The retailer's financial accounts reveal although profits edged up 4.2 per cent, investors will receive a reduced dividend payment of £103m, a 31.3 per cent drop from last year's £150m record payout.
Qatar’s sovereign wealth fund, which bought the retailer for £1.5bn in 2010, has invested £48.6m in the luxury retailer over the last year. Yet annual turnover during this period, has fallen 3.1 per cent - from £794m to £769m.
However, undaunted, Harrods said it expects the same level of investment to continue this year.
The company's financial accounts reveal pre-tax profits rose from £140.4m to £146.3m for the year to the end of January. Operating profits were also up 2.9 per cent to £126.5m over the same period.
At the start of the year it was revealed Harrods is paying the biggest business rates bill of any business in London.

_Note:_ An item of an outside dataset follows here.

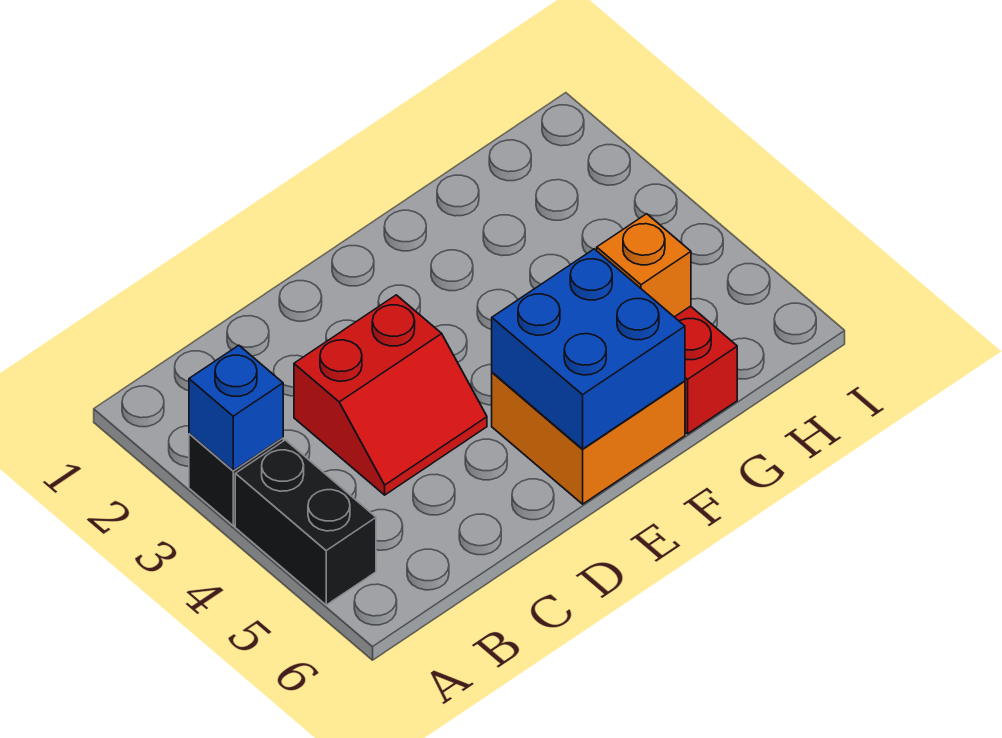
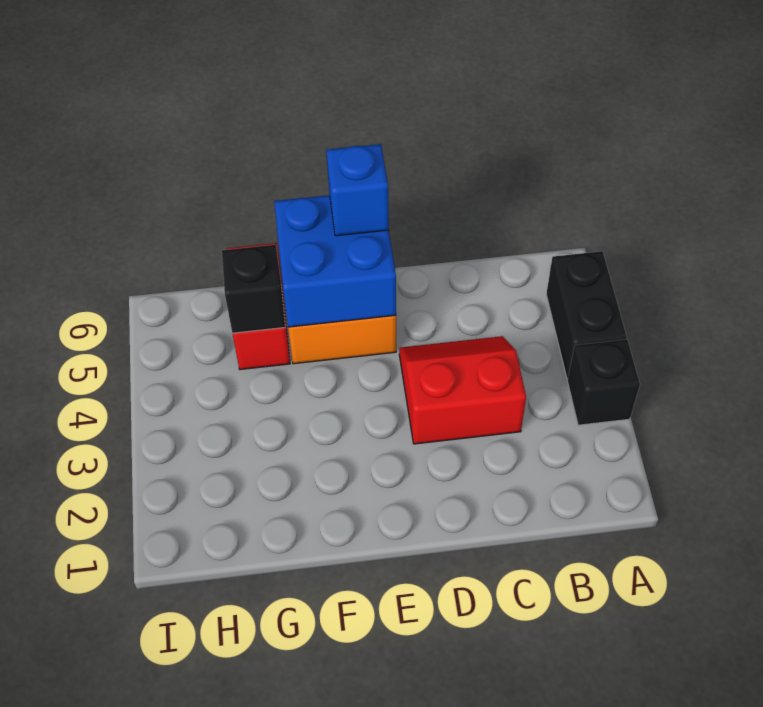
blue 1x1 brick [189,345,283,471] -> blue 1x1 brick moved to [326,144,389,236]
orange 1x1 brick [597,214,691,317] -> black 1x1 brick [222,245,285,333]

Read more: Harrods pays the highest business rates
With more than a million square feet of space, the Knightsbridge retailer has to offset its premium £12.04m bill for its high-end location with other cutbacks.
The company's accounts show the luxury retailer has cut £1.7m in corporation tax and slashed 13m off its total sales costs in the past 12 months.

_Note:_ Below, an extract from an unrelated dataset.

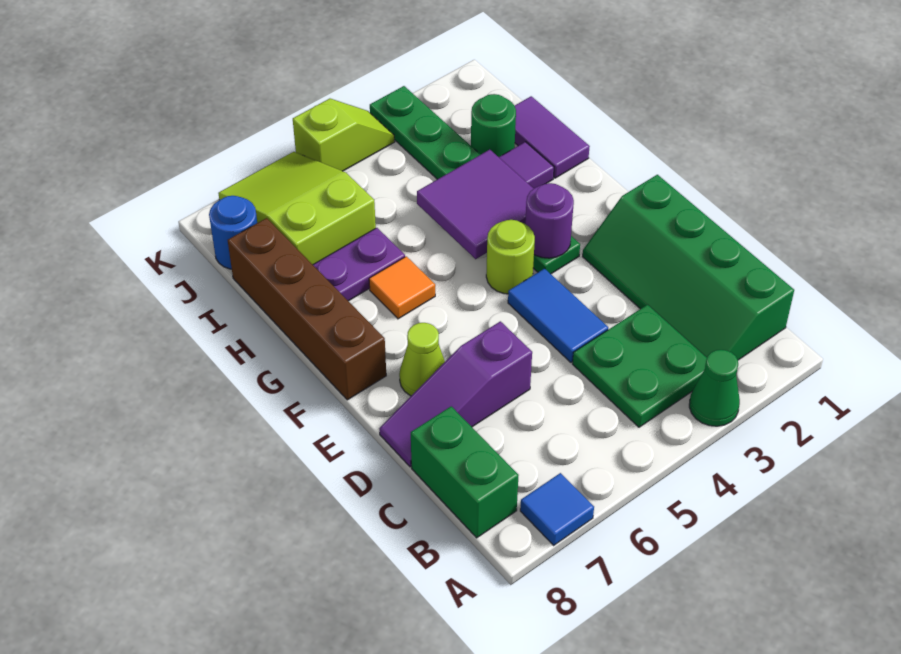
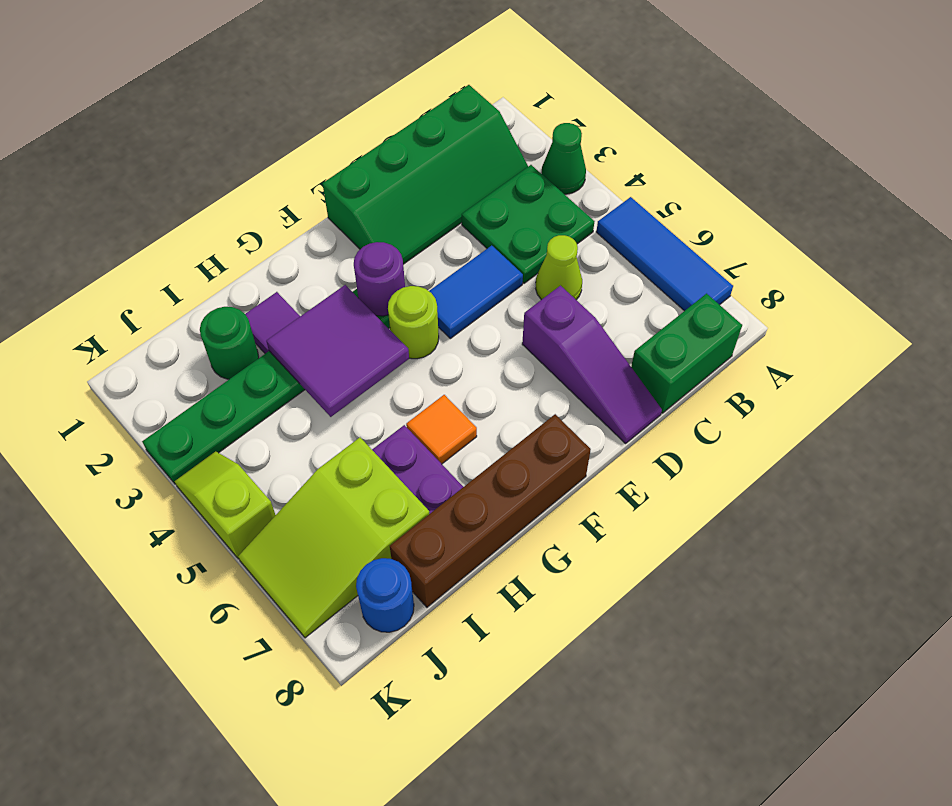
blue 1x1 tile [520,473,594,545] -> blue 1x3 tile [596,197,733,311]
lime 1x1 cone [399,323,445,396] -> lime 1x1 cone moved to [536,235,582,300]
purple 1x2 tile [515,96,590,178] -> none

And it may need to keep cutting as the famous façade loses its shine. In the past year, depreciation has cost the seven-storey store £4.2m than last year (£36.1m) and repairs to its historic terracotta façade cost £2m, a £600,000 increase over the same period.
Over 150 years old, Harrods was founded in 1849 by Charles Henry Harrod as a small shop in a single room selling mainly tea and groceries. Now, according to its Latin motto, "Omnia Omnibus Ubique", it sells all things for all people.